-- Records to process --
_____

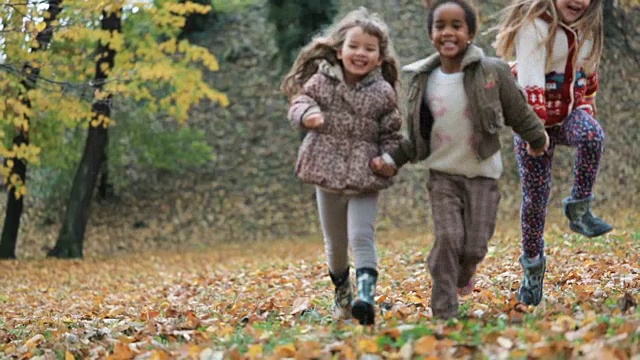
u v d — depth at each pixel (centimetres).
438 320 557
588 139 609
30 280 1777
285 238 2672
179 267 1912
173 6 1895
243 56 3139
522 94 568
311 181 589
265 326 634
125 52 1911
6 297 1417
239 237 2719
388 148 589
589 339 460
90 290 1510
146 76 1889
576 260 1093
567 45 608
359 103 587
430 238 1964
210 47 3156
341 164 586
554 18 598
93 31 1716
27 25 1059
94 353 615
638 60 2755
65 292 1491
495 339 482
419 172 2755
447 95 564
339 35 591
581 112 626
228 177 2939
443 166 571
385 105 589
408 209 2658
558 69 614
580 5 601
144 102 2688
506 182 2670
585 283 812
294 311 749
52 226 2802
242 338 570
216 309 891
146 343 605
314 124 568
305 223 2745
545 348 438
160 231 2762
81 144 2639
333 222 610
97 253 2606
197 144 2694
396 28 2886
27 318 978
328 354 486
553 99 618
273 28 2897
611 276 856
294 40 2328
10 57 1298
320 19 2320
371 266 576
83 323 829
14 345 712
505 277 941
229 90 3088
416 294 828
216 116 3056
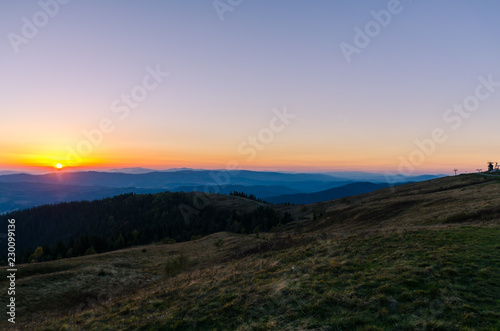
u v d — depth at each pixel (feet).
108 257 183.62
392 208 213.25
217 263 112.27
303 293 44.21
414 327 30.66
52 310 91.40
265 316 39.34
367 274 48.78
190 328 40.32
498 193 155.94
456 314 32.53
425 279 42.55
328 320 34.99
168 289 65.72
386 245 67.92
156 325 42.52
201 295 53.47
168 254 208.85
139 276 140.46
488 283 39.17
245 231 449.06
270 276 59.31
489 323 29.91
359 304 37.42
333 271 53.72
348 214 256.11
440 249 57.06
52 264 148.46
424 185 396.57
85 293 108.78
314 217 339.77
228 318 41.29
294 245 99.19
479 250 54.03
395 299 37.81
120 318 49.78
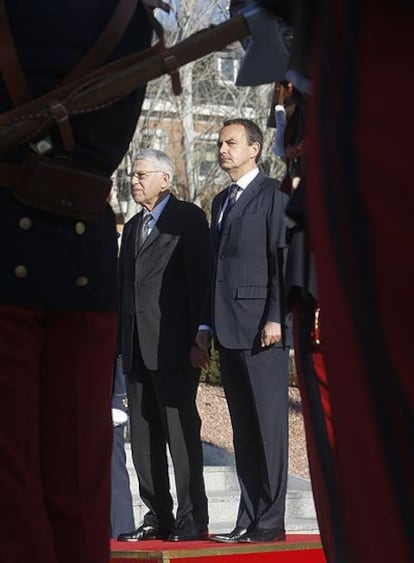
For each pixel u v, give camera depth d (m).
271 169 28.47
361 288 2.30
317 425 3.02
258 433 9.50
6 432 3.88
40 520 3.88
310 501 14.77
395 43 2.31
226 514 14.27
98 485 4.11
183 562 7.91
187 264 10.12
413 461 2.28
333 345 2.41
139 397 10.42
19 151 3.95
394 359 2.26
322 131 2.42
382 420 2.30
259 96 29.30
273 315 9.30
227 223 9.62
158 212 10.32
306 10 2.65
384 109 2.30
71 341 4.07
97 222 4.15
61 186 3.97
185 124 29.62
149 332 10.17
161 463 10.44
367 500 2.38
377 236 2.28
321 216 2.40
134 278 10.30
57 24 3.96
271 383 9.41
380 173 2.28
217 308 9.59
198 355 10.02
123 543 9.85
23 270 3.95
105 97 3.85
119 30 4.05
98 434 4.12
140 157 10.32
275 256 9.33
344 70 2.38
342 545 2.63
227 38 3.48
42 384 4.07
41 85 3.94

_____

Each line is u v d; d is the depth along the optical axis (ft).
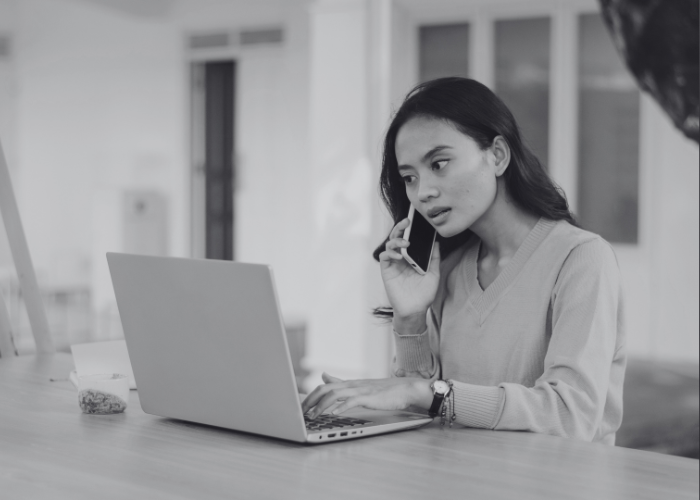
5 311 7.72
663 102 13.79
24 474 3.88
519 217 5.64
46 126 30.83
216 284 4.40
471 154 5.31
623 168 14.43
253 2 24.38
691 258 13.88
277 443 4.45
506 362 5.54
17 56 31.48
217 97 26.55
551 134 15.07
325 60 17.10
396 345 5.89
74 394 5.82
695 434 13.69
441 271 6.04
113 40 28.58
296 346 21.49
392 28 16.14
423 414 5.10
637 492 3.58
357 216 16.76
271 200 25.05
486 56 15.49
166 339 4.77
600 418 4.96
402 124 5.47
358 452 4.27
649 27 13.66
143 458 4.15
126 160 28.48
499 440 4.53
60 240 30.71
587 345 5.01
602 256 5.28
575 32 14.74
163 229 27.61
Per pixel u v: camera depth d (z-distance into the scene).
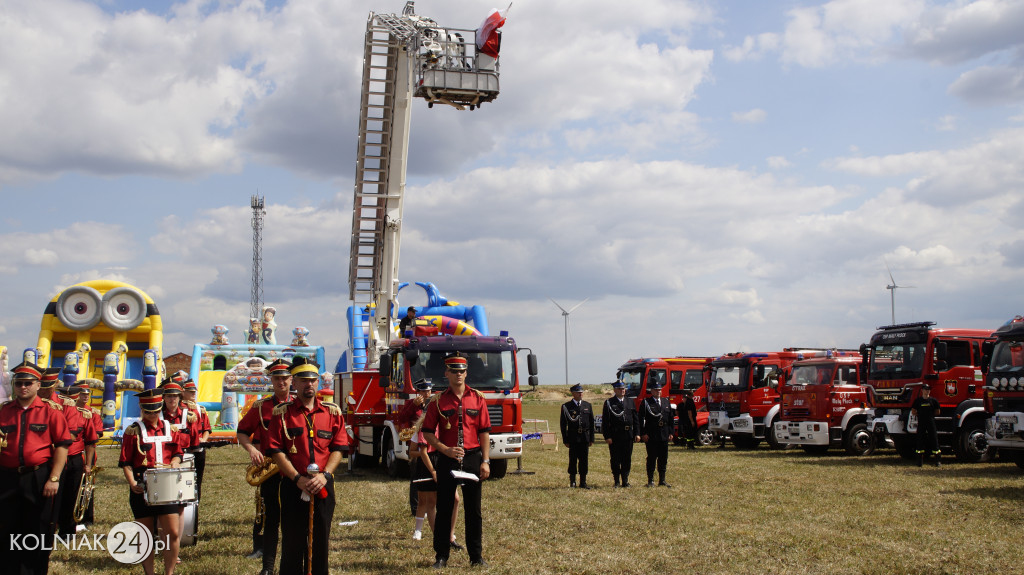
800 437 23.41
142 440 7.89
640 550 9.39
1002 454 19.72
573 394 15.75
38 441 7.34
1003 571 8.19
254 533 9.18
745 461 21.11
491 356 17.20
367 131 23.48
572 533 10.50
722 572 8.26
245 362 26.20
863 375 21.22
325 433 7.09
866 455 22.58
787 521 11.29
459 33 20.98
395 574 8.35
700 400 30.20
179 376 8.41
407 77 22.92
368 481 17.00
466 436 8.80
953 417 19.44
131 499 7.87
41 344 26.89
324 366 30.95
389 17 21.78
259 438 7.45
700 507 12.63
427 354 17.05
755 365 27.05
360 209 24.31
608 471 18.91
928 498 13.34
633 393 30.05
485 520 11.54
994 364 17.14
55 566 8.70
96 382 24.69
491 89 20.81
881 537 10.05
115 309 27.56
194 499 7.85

_____

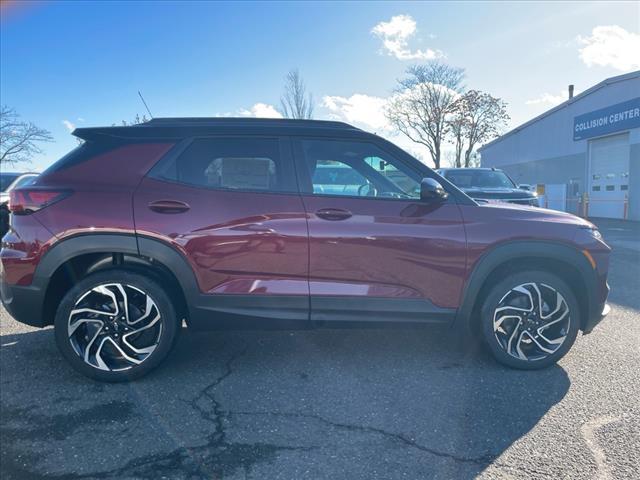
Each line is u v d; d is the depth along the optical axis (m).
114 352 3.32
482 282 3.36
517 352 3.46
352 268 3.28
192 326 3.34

_____

-- What you are asked to do --
Scan the listing above, and wherever a line holds the word "along", copy it.

-- Answer to this problem --
Each line is u v d; d is the depth along the optical axis (ft).
Each line is u v d; d is the depth along the optical axis (m).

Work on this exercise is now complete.